Confused herself, Lillian looked around for a clock and then to the watch on her wrist. Finding it, she understood it wasn’t the time but the day she was looking for. It was Friday. Friday with Gustavo, her boss, on the phone.

She hadn’t spoken to him in a week, hadn’t been to work in a week—and then again to the watch—or was it only four days? When had they been out to dinner, eating spinach, drinking wine?

“How are you, sweetie?” Gustavo said. “How are you doing with it all?”

“Fine,” she said. “Bad.”

Lillian looked out the window and after, for comfort, at Pato’s shelves. Such a smart boy. And kind. And full of surprises. She came up with a nice memory to calm herself. She thought about Pato staying out all night with his friends, and stopping at the bakery on his way home. He’d bring back a dozen
medialunas
wrapped in patterned paper and warm to the touch. Lillian would wake and smell them from bed, and know her son was home safe. In high school, before he turned surly he’d still get up in the mornings and drag himself downstairs. It was the first errand Kaddish sent Pato out alone on, the list and the money pinned to his shirt. He couldn’t have been more than five. When he didn’t want to go, when he didn’t understand how this responsibility had fallen to him, Kaddish had explained it simply. “That’s why we had you,” is what Kaddish told him. “To get pastries is why you were brought into the world.”
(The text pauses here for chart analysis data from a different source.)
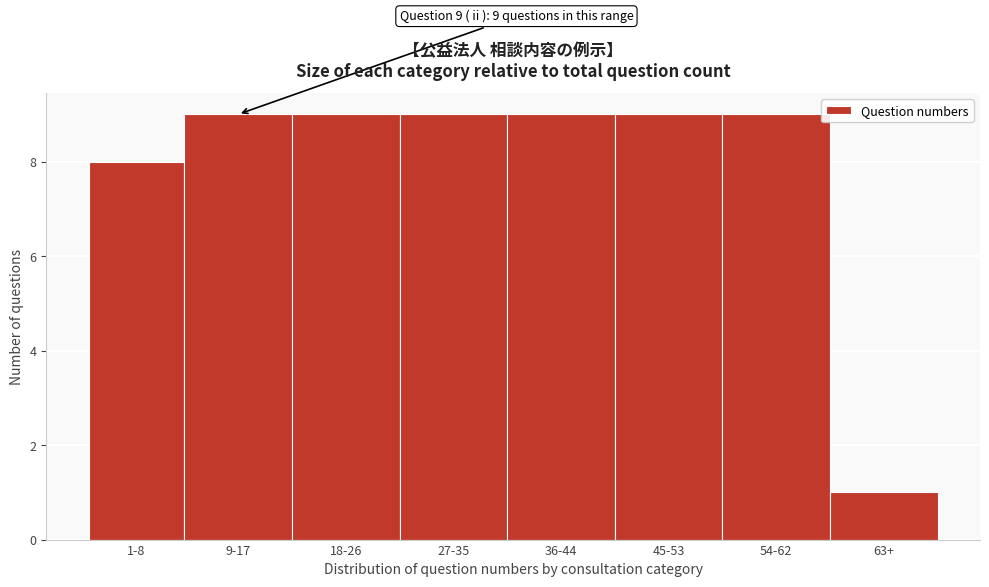

Reading left to right, what are all the values shown in this chart?

8	9	9	9	9	9	9	1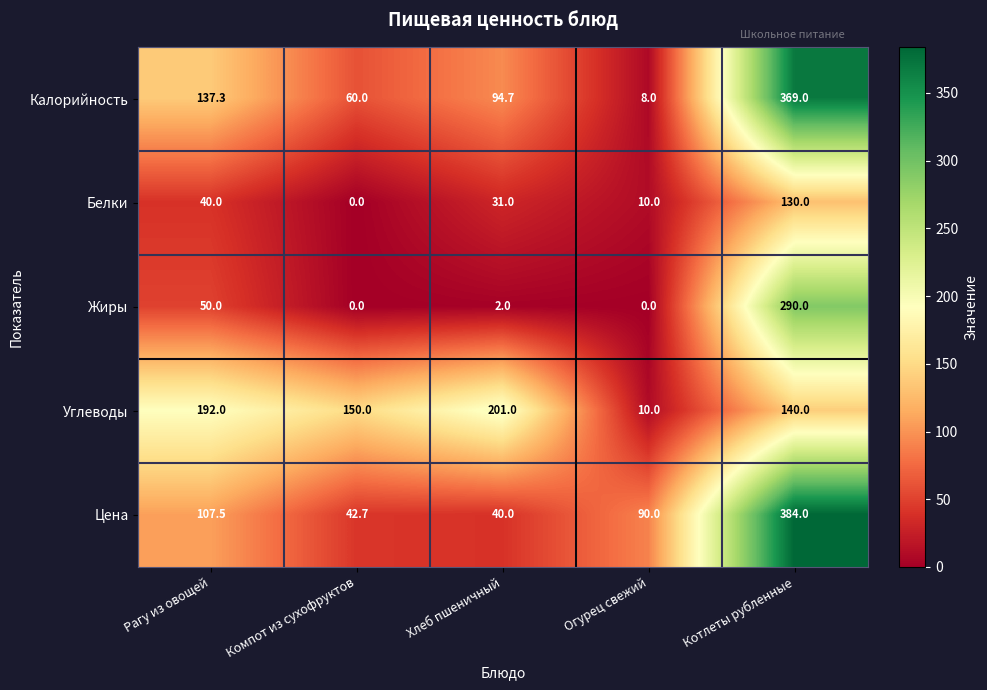

What value does the Калорийность series have at Рагу из овощей?

137.3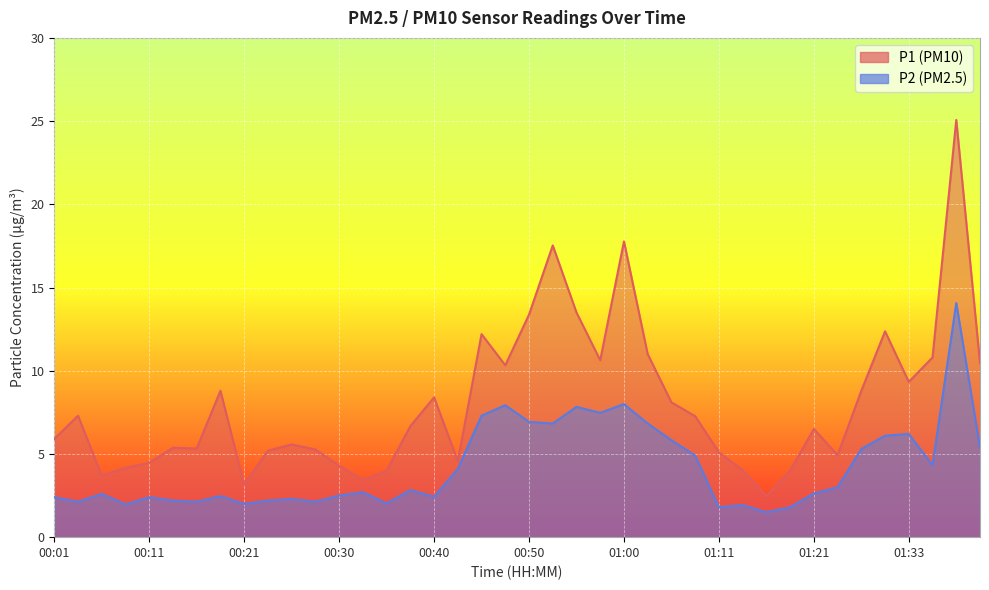

True or false: P1 has a value of 8.8 at 01:27.

True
Lillian remembered one thing and forgot another. She was on the phone with Gustavo. She should have been listening; Gustavo was always full of advice. Lillian tried to pick up a thread but he’d already stopped talking. He might have hung up.

Out of the silence, Gustavo said, “How long have we been friends?”
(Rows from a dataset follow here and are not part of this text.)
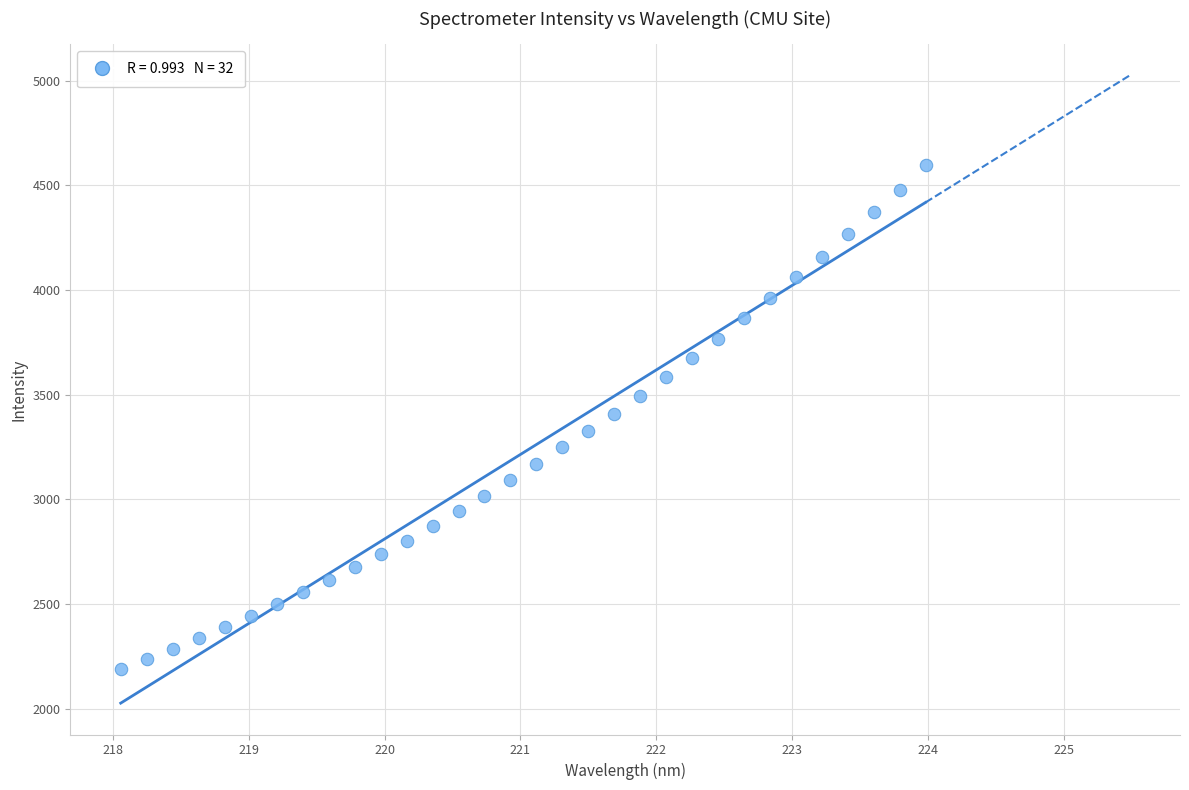

What is the range of X values (max minus min)?

5.9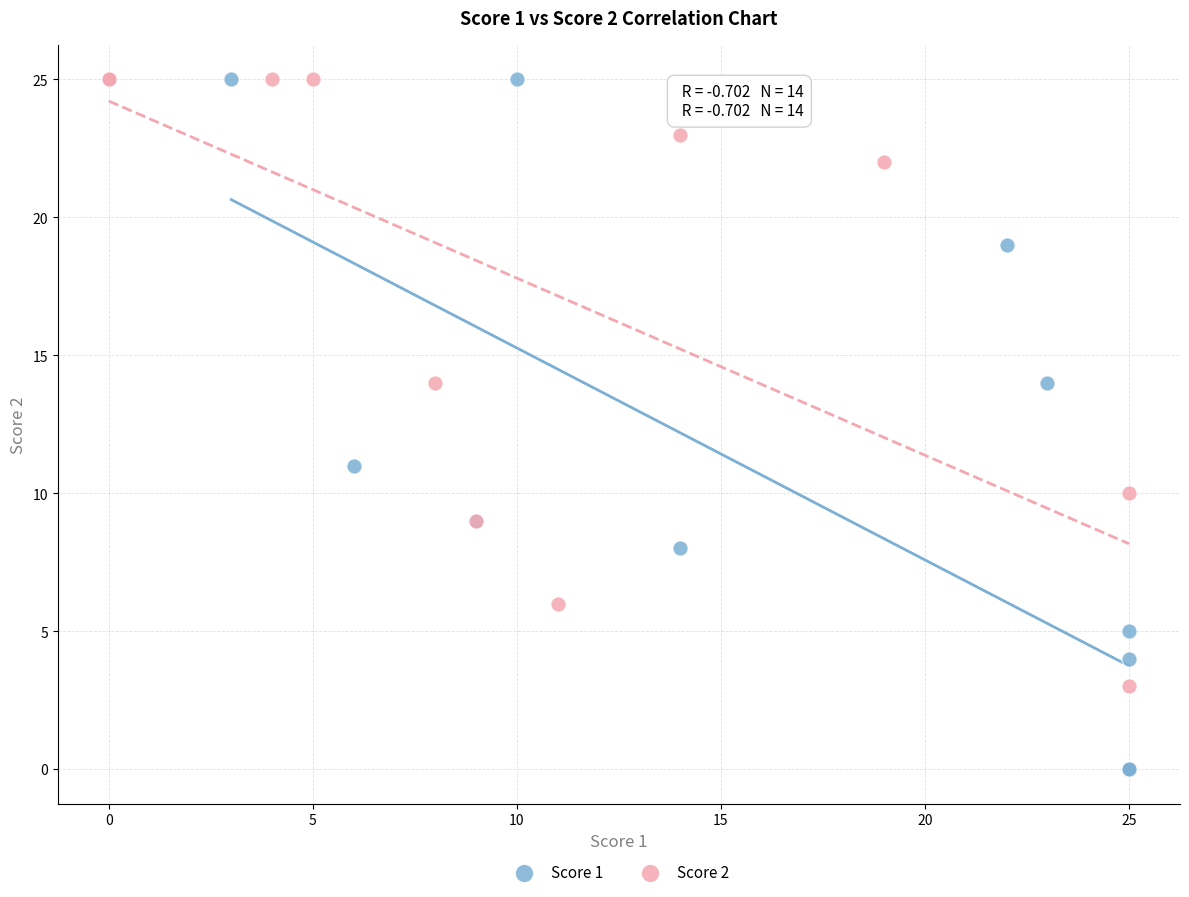

Which series has the largest Y range (max minus min)?

Score 1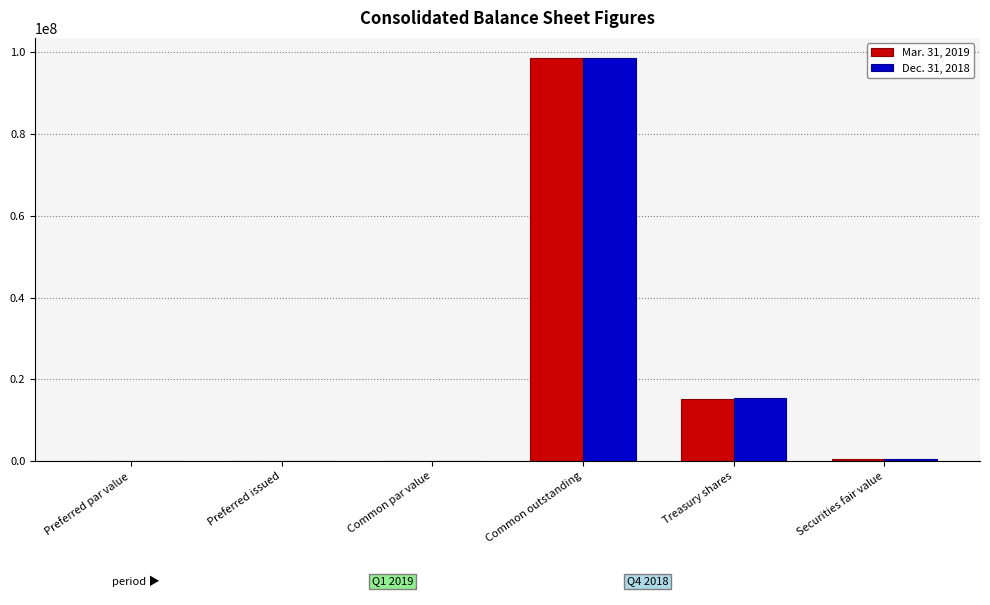

At which category is the sum across all series the highest?

Common outstanding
“I don’t know,” Lillian said.

“It wasn’t easy to get you in,” he said. “I had Frida calling people all day. No one’s willing to help, and definitely not a lawyer of Tello’s caliber. You’re fortunate he’s agreed to get involved.”

Gustavo stopped talking again.

“Thank you for calling,” Lillian said.

“You just feel better,” Gustavo said, as if she was home sick. Lillian held the phone tight. “And don’t worry about the bill. It’s taken care of.”

“Where am I going?” Lillian said.

“Where are you going? What does that mean, Lillian?”

“I lost the address,” she said. She looked around for a pen. “And the name, and”—she started crying—“I don’t know what you’re saying. I’m having a very hard time.”

“All right,” Gustavo said. “Fine, Lillian.”

She put the phone into the crook of her neck, raised up a shoulder, and tilted her head. She scratched a pen against the back of a pad, testing her readiness, listening as best she could.

We not only discover who our real friends are in an emergency, we also discover who we consider, in our hearts, to be our real friends. Lillian honestly hadn’t thought about Gustavo until she’d answered the phone. And she didn’t expect any more from him than what he’d offered. Gustavo wasn’t Frida. He wouldn’t risk his life for Lillian any more than she’d risk her own to save his. The limits were mutual and clear.